Set task:
Please pull out every line of the material below that contains the string "image", matching case exactly, and copy each such line in full.

Listed records:

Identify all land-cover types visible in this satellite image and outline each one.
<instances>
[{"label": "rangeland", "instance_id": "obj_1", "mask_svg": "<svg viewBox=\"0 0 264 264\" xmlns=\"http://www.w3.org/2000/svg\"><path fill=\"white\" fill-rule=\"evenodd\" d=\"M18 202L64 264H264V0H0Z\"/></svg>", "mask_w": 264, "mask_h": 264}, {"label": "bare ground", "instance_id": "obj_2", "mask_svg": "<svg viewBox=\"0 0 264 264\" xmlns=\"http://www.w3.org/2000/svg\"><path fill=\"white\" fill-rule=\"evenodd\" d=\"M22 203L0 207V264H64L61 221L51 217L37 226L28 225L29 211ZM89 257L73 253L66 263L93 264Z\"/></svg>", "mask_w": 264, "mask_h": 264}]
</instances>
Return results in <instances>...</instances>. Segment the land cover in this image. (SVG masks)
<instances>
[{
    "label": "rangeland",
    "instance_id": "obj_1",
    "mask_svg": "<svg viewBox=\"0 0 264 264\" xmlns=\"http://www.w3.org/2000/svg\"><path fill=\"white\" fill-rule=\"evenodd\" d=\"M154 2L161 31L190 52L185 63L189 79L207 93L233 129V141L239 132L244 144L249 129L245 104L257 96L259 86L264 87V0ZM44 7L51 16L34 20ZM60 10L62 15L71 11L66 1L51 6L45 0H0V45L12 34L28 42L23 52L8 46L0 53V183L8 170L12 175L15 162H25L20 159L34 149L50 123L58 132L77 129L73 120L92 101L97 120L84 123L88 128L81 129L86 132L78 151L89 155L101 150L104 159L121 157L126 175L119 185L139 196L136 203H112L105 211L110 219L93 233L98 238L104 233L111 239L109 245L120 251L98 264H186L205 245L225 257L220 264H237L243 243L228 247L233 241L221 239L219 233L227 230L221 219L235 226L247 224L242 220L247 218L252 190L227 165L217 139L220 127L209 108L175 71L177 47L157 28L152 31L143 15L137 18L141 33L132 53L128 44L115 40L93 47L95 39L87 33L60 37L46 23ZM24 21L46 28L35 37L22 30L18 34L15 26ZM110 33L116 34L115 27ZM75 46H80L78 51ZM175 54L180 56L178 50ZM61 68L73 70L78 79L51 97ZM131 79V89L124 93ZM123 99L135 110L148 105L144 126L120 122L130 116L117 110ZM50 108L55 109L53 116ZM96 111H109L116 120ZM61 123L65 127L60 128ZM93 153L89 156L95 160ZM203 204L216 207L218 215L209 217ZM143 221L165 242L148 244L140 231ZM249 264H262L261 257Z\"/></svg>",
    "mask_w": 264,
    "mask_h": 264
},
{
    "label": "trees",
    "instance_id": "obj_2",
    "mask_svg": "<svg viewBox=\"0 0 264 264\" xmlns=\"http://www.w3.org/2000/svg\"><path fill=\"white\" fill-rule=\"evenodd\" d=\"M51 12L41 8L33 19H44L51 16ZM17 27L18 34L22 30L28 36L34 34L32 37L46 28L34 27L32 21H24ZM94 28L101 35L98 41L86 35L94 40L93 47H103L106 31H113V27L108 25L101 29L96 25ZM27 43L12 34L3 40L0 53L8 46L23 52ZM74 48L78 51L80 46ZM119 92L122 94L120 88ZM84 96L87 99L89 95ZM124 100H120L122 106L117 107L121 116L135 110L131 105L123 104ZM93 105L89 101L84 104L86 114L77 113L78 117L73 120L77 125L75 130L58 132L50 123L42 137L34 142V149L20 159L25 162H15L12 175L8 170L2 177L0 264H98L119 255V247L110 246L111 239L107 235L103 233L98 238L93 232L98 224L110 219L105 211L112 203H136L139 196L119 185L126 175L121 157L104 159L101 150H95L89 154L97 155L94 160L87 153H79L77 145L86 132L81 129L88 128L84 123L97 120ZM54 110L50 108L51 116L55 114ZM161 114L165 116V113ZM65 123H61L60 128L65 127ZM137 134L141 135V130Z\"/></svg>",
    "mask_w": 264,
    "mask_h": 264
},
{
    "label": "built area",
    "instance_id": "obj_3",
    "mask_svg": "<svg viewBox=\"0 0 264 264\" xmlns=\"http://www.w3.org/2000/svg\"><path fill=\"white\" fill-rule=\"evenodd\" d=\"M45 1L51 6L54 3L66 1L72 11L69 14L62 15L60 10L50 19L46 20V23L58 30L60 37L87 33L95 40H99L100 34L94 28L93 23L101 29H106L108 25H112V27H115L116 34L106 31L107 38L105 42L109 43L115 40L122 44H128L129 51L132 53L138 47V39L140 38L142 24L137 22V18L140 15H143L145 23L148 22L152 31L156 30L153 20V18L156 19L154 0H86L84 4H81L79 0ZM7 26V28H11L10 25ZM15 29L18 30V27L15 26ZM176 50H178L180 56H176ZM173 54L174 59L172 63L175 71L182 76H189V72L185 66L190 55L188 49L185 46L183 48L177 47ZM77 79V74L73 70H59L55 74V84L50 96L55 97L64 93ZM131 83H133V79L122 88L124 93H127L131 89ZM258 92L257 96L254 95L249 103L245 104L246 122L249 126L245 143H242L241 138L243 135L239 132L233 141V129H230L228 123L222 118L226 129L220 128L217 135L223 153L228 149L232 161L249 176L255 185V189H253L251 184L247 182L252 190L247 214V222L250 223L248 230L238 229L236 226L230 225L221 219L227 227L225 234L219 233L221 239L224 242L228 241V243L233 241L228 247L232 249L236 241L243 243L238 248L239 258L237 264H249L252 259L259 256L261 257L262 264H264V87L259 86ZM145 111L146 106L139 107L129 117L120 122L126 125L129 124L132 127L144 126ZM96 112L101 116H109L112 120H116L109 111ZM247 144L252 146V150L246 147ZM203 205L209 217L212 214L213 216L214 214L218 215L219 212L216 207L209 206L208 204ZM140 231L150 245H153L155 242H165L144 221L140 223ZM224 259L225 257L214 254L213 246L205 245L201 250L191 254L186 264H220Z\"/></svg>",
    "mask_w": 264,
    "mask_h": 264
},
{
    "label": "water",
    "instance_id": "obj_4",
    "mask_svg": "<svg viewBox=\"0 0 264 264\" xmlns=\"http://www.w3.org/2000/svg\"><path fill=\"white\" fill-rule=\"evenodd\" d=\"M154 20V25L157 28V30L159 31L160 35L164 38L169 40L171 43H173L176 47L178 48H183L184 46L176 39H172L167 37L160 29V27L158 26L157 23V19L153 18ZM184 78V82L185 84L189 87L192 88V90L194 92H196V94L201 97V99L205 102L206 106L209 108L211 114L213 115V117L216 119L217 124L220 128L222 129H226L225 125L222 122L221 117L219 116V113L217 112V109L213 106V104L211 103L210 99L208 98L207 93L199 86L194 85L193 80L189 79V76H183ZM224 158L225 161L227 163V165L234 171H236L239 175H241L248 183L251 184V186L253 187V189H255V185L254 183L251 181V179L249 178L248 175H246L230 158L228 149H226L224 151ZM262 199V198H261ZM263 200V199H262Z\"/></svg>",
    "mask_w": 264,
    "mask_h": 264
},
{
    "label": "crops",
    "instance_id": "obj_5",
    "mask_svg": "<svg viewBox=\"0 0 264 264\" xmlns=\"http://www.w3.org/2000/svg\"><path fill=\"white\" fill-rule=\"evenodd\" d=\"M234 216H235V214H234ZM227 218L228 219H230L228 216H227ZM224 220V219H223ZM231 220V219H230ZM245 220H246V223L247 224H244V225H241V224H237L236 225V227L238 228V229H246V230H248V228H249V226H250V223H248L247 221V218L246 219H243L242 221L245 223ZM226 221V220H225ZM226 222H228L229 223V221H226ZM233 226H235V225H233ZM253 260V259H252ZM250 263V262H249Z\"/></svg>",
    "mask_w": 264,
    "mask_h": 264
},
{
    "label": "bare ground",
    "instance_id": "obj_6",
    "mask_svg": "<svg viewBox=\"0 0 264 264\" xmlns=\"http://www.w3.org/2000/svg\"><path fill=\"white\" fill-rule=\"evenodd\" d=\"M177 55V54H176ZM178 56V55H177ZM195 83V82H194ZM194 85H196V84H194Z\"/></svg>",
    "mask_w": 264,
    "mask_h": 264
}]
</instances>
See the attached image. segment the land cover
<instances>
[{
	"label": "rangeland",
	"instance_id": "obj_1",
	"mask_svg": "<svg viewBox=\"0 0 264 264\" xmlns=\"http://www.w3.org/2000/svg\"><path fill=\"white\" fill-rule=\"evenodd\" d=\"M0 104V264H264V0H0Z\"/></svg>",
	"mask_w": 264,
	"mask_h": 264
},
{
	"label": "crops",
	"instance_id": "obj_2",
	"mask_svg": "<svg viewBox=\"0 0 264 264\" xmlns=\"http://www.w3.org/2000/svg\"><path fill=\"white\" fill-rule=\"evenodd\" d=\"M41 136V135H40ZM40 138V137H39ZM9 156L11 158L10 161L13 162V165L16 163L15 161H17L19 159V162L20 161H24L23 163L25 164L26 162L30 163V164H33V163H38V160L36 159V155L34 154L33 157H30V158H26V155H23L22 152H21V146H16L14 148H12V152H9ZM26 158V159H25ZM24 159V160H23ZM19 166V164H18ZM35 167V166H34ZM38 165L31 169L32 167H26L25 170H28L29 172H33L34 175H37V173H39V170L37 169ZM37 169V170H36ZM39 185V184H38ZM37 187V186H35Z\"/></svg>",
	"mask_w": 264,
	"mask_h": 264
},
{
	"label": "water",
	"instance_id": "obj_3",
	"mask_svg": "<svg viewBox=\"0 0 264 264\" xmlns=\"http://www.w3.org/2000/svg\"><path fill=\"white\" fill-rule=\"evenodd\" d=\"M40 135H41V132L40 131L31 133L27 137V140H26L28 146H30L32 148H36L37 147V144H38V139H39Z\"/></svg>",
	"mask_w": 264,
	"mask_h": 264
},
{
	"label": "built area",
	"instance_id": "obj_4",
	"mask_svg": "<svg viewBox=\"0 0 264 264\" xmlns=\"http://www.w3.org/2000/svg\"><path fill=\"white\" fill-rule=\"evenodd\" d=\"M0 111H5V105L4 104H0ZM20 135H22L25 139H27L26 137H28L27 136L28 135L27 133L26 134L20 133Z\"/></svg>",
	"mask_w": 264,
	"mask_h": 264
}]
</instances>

Completed task:
Identify all land-cover types visible in this satellite image and outline each one.
Return results in <instances>...</instances>. Segment the land cover in this image. (SVG masks)
See the attached image. segment the land cover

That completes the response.